## TASK DESCRIPTION
Copy every one of the rows below line for line, without changing any word, letter or punctuation mark.

## EXTRACTED INFORMATION
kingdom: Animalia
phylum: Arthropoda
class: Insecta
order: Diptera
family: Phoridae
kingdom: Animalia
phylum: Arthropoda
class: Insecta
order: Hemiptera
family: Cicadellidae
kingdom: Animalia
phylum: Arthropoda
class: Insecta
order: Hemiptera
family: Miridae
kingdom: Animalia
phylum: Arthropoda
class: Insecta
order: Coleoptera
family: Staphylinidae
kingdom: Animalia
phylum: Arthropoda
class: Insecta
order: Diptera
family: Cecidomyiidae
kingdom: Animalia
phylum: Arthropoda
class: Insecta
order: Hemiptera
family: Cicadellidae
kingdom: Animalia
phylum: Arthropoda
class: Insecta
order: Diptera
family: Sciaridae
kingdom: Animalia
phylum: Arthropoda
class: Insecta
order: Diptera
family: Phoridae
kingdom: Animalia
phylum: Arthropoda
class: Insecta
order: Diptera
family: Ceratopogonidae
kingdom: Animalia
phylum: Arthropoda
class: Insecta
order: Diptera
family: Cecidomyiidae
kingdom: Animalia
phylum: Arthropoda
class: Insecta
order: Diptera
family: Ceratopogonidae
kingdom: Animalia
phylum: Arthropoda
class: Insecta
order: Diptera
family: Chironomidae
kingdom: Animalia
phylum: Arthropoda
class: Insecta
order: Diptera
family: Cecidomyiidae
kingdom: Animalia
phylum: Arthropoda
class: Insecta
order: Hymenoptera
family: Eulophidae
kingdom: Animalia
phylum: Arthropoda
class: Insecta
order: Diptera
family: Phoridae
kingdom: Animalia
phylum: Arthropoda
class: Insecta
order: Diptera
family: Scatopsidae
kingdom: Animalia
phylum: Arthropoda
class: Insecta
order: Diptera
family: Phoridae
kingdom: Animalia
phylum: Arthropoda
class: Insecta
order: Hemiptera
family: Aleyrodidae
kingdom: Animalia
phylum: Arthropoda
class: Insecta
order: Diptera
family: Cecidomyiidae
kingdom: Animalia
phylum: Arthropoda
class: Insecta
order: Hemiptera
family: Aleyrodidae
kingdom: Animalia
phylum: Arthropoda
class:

## REPLY TO THE TASK
kingdom: Animalia
phylum: Arthropoda
class: Insecta
order: Diptera
family: Phoridae
kingdom: Animalia
phylum: Arthropoda
class: Insecta
order: Hemiptera
family: Cicadellidae
kingdom: Animalia
phylum: Arthropoda
class: Insecta
order: Hemiptera
family: Miridae
kingdom: Animalia
phylum: Arthropoda
class: Insecta
order: Coleoptera
family: Staphylinidae
kingdom: Animalia
phylum: Arthropoda
class: Insecta
order: Diptera
family: Cecidomyiidae
kingdom: Animalia
phylum: Arthropoda
class: Insecta
order: Hemiptera
family: Cicadellidae
kingdom: Animalia
phylum: Arthropoda
class: Insecta
order: Diptera
family: Sciaridae
kingdom: Animalia
phylum: Arthropoda
class: Insecta
order: Diptera
family: Phoridae
kingdom: Animalia
phylum: Arthropoda
class: Insecta
order: Diptera
family: Ceratopogonidae
kingdom: Animalia
phylum: Arthropoda
class: Insecta
order: Diptera
family: Cecidomyiidae
kingdom: Animalia
phylum: Arthropoda
class: Insecta
order: Diptera
family: Ceratopogonidae
kingdom: Animalia
phylum: Arthropoda
class: Insecta
order: Diptera
family: Chironomidae
kingdom: Animalia
phylum: Arthropoda
class: Insecta
order: Diptera
family: Cecidomyiidae
kingdom: Animalia
phylum: Arthropoda
class: Insecta
order: Hymenoptera
family: Eulophidae
kingdom: Animalia
phylum: Arthropoda
class: Insecta
order: Diptera
family: Phoridae
kingdom: Animalia
phylum: Arthropoda
class: Insecta
order: Diptera
family: Scatopsidae
kingdom: Animalia
phylum: Arthropoda
class: Insecta
order: Diptera
family: Phoridae
kingdom: Animalia
phylum: Arthropoda
class: Insecta
order: Hemiptera
family: Aleyrodidae
kingdom: Animalia
phylum: Arthropoda
class: Insecta
order: Diptera
family: Cecidomyiidae
kingdom: Animalia
phylum: Arthropoda
class: Insecta
order: Hemiptera
family: Aleyrodidae
kingdom: Animalia
phylum: Arthropoda
class:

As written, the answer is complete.